Rubbing is a process for making copies of texts carved in stone. This was the reason for the creation of steles (stone tablets): not only do they preserve the text or work, they also permit an infinite number of exact copies to be made. This tablet is in the Forest of Steles in the city of Xi'an, a veritable museum of Chinese calligraphy, and a library in stone of ancient philosophical texts and calligraphies from many of the great masters. There are some 1,300 steles presenting texts and works that cover the period from the end of the Han dynasty (3rd century A.D.) up to the beginning of the 20th century.
In the Forest of Steles, a single room is reserved for making rubbings, and it attracts many visitors. The characteristic mineral odour of ink is in the air.
The artisan takes the engraved stone and first applies a very thin and fairly porous piece of rice paper, the same kind used in calligraphy. When it is slightly dampened, it adheres well to the stone. He then passes a small sisal broom again and again over each character, which embosses it, making an imprint into the paper.
Next, the artisan spreads ink on a wooden palette, which he uses to moisten a roll of cloth which he repeatedly strikes against the surface of the paper only, which yields white characters against a black background. Everything is done very gradually, and results in a rubbing of an engraved calligraphy. After drying, the ink leaves a very black and somewhat shiny patina, with a fragrance that lingers for a long time.

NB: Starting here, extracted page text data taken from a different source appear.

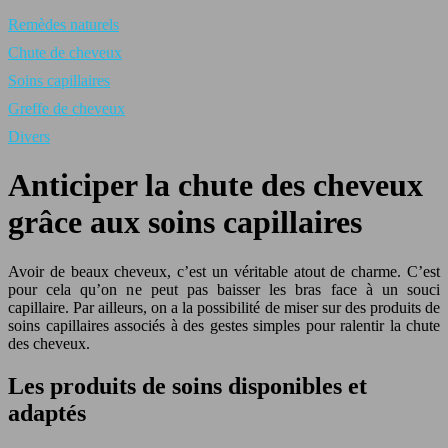
Remèdes naturels
Chute de cheveux
Soins capillaires
Greffe de cheveux
Divers
Anticiper la chute des cheveux
grâce aux soins capillaires
Avoir de beaux cheveux, c’est un véritable atout de charme. C’est
pour cela qu’on ne peut pas baisser les bras face à un souci
capillaire. Par ailleurs, on a la possibilité de miser sur des produits de
soins capillaires associés à des gestes simples pour ralentir la chute
des cheveux.
Les produits de soins disponibles et
adaptés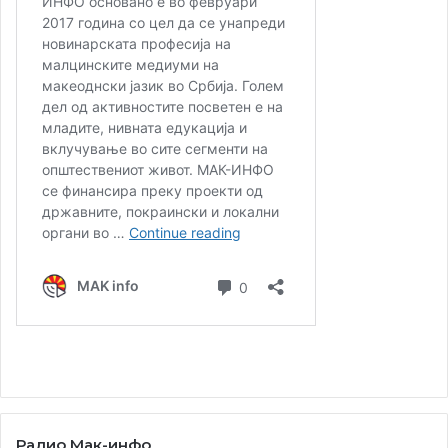
Радио Мак-инфо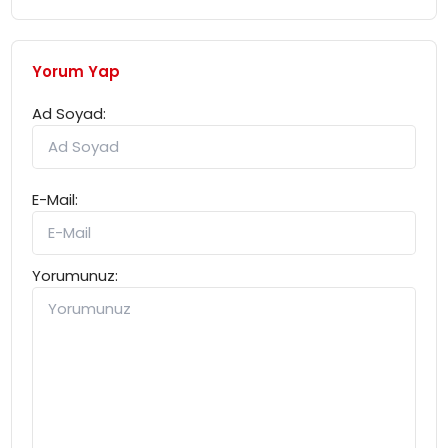
Yorum Yap
Ad Soyad:
E-Mail:
Yorumunuz: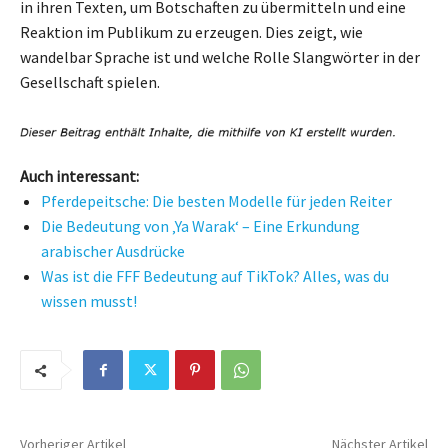
in ihren Texten, um Botschaften zu übermitteln und eine
Reaktion im Publikum zu erzeugen. Dies zeigt, wie
wandelbar Sprache ist und welche Rolle Slangwörter in der
Gesellschaft spielen.
Auch interessant:
Pferdepeitsche: Die besten Modelle für jeden Reiter
Die Bedeutung von ‚Ya Warak‘ – Eine Erkundung
arabischer Ausdrücke
Was ist die FFF Bedeutung auf TikTok? Alles, was du
wissen musst!
Vorheriger Artikel
Nächster Artikel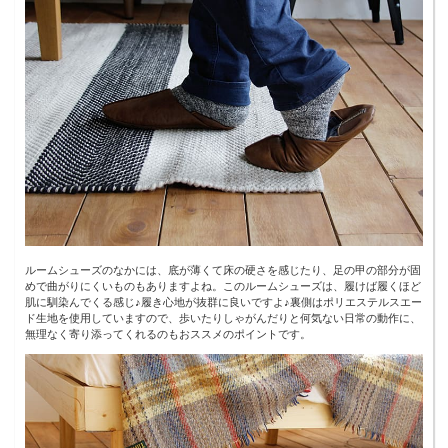
ルームシューズのなかには、底が薄くて床の硬さを感じたり、足の甲の部分が固
めで曲がりにくいものもありますよね。このルームシューズは、履けば履くほど
肌に馴染んでくる感じ♪履き心地が抜群に良いですよ♪裏側はポリエステルスエー
ド生地を使用していますので、歩いたりしゃがんだりと何気ない日常の動作に、
無理なく寄り添ってくれるのもおススメのポイントです。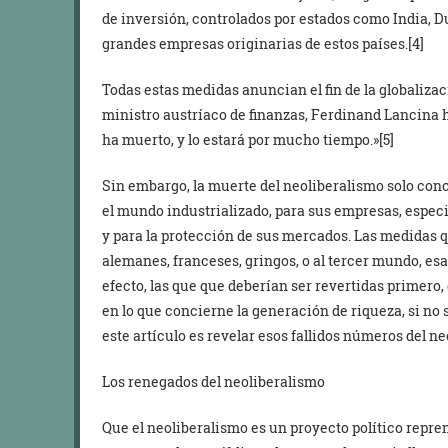
de inversión, controlados por estados como India, Du
grandes empresas originarias de estos países.[4]
Todas estas medidas anuncian el fin de la globalizac
ministro austríaco de finanzas, Ferdinand Lancina h
ha muerto, y lo estará por mucho tiempo.»[5]
Sin embargo, la muerte del neoliberalismo solo con
el mundo industrializado, para sus empresas, especi
y para la protección de sus mercados. Las medidas q
alemanes, franceses, gringos, o al tercer mundo, esa
efecto, las que que deberían ser revertidas primero
en lo que concierne la generación de riqueza, si no s
este artículo es revelar esos fallidos números del n
Los renegados del neoliberalismo
Que el neoliberalismo es un proyecto político repre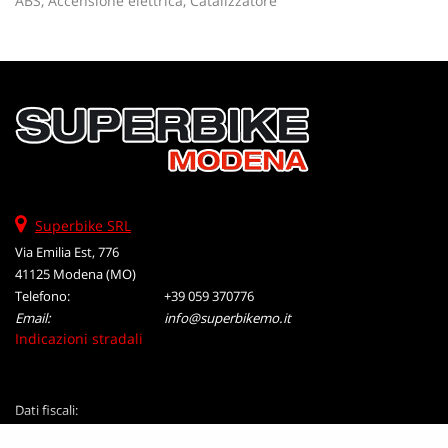
ABS, Accensione elettrica, Catalizzatore
tta
ti
mpre
Cookie necessari
litato
Cookie delle preferenze
Cookie per il miglioramento dell'esperienza utente
Superbike SRL
Cookie analitici
Via Emilia Est, 776
41125 Modena (MO)
Cookie di marketing
Telefono:
+39 059 370776
Email:
info@superbikemo.it
Indicazioni stradali
Leggi
la
cookie
Dati fiscali:
policy
Superbike Srl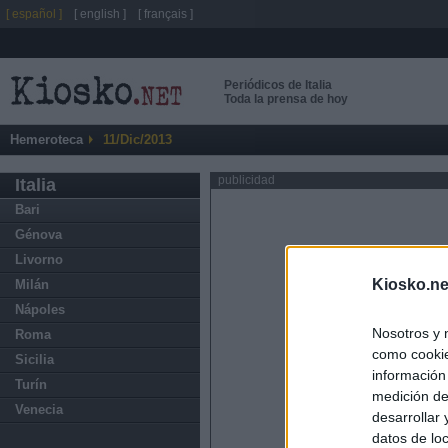
[ español ]
[ english ]
[ français ]
Periódicos de Italia
Toda la prensa de hoy
Hemeroteca
11/Dic/2013
publicidad
Italia
Bari
Génova
Livorno
Kiosko.ne
Milán
Nápoles
Nosotros y 
Roma
como cookie
Sicilia
información
Turín
medición de
Venecia
desarrollar
datos de loc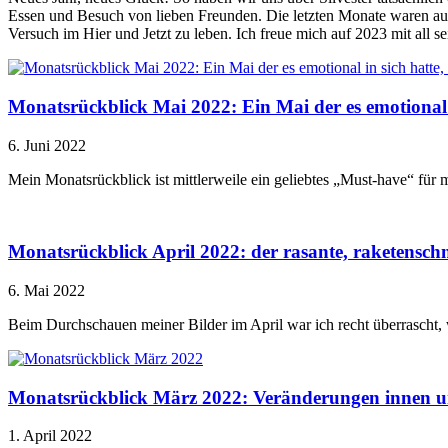
Essen und Besuch von lieben Freunden. Die letzten Monate waren a
Versuch im Hier und Jetzt zu leben. Ich freue mich auf 2023 mit all se
Monatsrückblick Mai 2022: Ein Mai der es emotional 
6. Juni 2022
Mein Monatsrückblick ist mittlerweile ein geliebtes „Must-have“ für
Monatsrückblick April 2022: der rasante, raketenschn
6. Mai 2022
Beim Durchschauen meiner Bilder im April war ich recht überrascht, w
Monatsrückblick März 2022: Veränderungen innen u
1. April 2022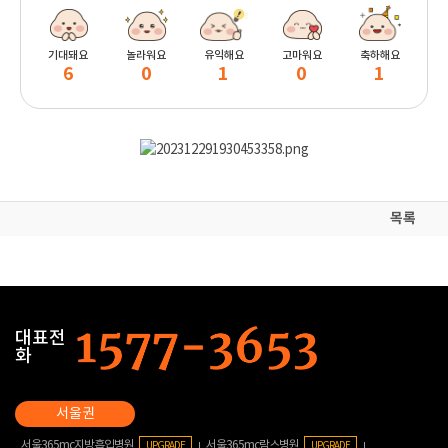
기대돼요
놀라워요
유익해요
고마워요
축하해요
6
0
1
0
1
목록
대표전
화
서울365mc지방흡입병원
서울365mc람스병원
UPGRADE
UPGRADE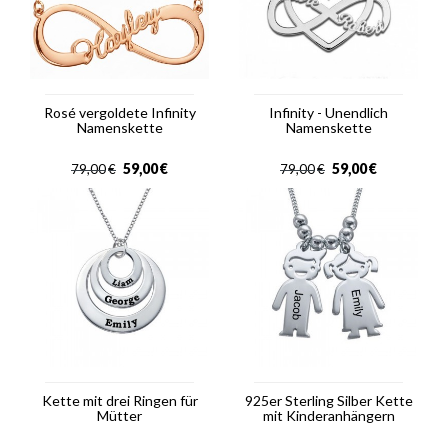
Rosé vergoldete Infinity
Infinity - Unendlich
Namenskette
Namenskette
59,00
€
59,00
€
79,00
€
79,00
€
Kette mit drei Ringen für
925er Sterling Silber Kette
Mütter
mit Kinderanhängern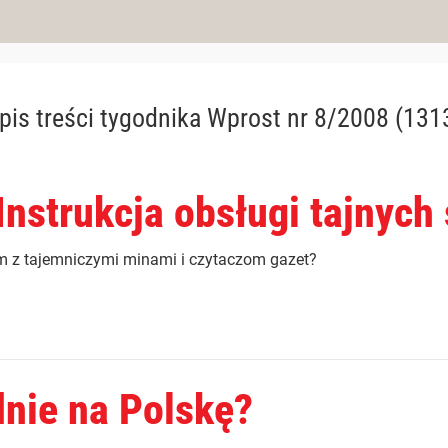
pis treści
tygodnika Wprost nr 8/2008 (131
 Instrukcja obsługi tajnych
m z tajemniczymi minami i czytaczom gazet?
dnie na Polskę?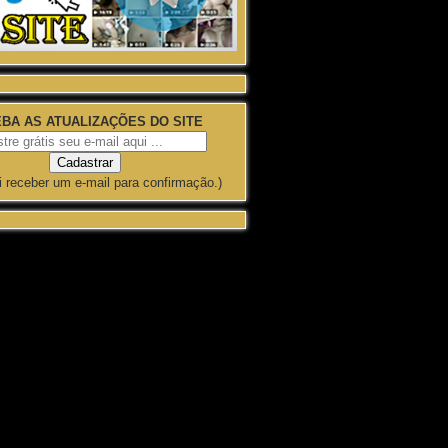
BA AS ATUALIZAÇÕES DO SITE
i receber um e-mail para confirmação.)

The calligraphy seen here is of exceptional beauty, executed by a very great artist from the Song dynasty, Huang Ting Jian (1045-1105), a specialist in semi-cursive script. The calligrapher does not do the engraving directly on the stone. This operation is performed by extremely skilled craftsmen who make an exact copy of the character drawn with the brush directly on the stone, or the character executed on paper is glued to the stone for engraving.
Close examination of the engraving work on this stele reveals that even the finest details of the brushwork have been faithfully reproduced.
The rubbing from a stele remains a valuable document. That is why it is always amazing to see how the paper is folded and folded again to the standard size for sale. However, once it is mounted, the folds will disappear. Rubbings can also be cut out and mounted in the form of sewn albums, although the look of the original work is lost.